Another view is that the word “fulfill” means “completion,” such that Jesus brought all aspects of the OT law to its completion or fullness, thereby releasing us from its binding. It is said that Jesus fulfilled the law in the “same sense that prophecy is fulfilled. Christ was indicating that he is the fulfillment of the law in all aspects” (MacArthur Study Bible).

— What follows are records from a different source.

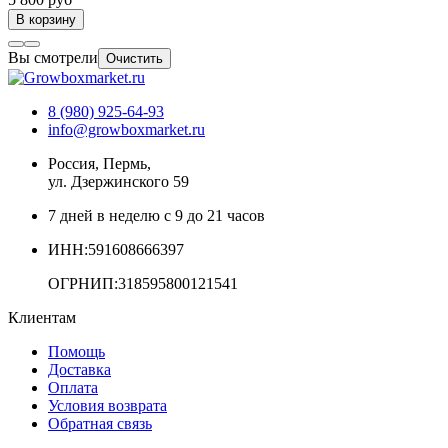
В корзину
Вы смотрели
Очистить
8 (980) 925-64-93
info@growboxmarket.ru
Россия, Пермь,
ул. Дзержинского 59
7 дней в неделю с 9 до 21 часов
ИНН:591608666397
ОГРНИП:318595800121541
Клиентам
Помощь
Доставка
Оплата
Условия возврата
Обратная связь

Now just as a brief side note, not to get off topic, we should all affirm the Biblical truth that the OT types and shadows find its fulfillment in Christ and come to full realization in Christ. Christ has freed us from the curse of the law in His perfect, sinless life, death, resurrection, ascension, and currently intercedes for us before the Father. It is the law that shows us and defines our sin (Romans 7:7; 1 John 3:4), and drives home our need for a Savior as our only righteousness and hope. However, when the Holy Spirit regenerates us and we are no longer enemies, unable to submit to God’s law, then by the Spirit we now are able to, and can find delight in, submitting to his law as our standard of conduct and “training in righteousness” (2 Timothy 3:16; Romans 7:22). As A.A. Hodge states, “While Christ fulfilled the law for us, the Holy Spirit fulfills the law in us, by sanctifying us into complete conformity to it” (The Confession of Faith, p. 251). But Jesus was not speaking here of his own obedience to the law, his behavior or life. The view that the fullness of the OT anticipation is fulfilled or completed in Him is not what Jesus is teaching in this passage. Greg Bahnsen notes about this interpretation,
“Strictly speaking, the object of the “filling” (to remind us of the literal sense of the word) is not Jesus here at all; he is not said to be the filled up, to be the fullness, to be the full measure. Rather, he is the one doing the filling up to full capacity, and the object which is said to be “filled up” is the Old Testament will of God”……”Here it is not Christ who is the filled up fullness, the full measure, or the vessel which is metaphorically implied. Rather Christ gives the full measure to – “fills up” – the vessel of God’s law. Therefore the point Christ is making is about the Old Testament law, not so much about his own life or behavior” (Bahnsen, The Exegesis of Matthew 5:17-19)
I think Bahnsen’s work and conclusion on the word “fulfill” is best:
“…[Jesus] came to confirm and restore the full measure, intent, and purpose of the Older Testamental Law……Because of the distortion of the law at the hand of the Pharisees and scribes, Jesus confirmed the full measure of the law’s demand over against them. Thus I say that the sense of “fulfill” is to make plain (the law’s) full demand, true content, and purpose in contrast to the the Jewish interpreters: such was the effect of Christ’s confirmation of the Older Testament law……Jesus not only supports the validity of the law (confirms it), but gives the law its proper and complete understanding(confirms in full measure). Or to put it another way, Jesus “fulfills” the law (Bahnsen, The Exegesis of Matthew 5:17-19)
Finally, the rest of the passage emphasizes this conclusion: “…until heaven and earth pass away, not an iota, not a dot, will pass from the Law until all is accomplished” (v. 18). In other words, his law will abide until the passing away of this world. Therefore, lets be careful in using this passage to “prove” that “Jesus did away with the law.”
“In fact, this is love for God: to keep his commands. And his commands are not burdensome.. (1 John 5:3).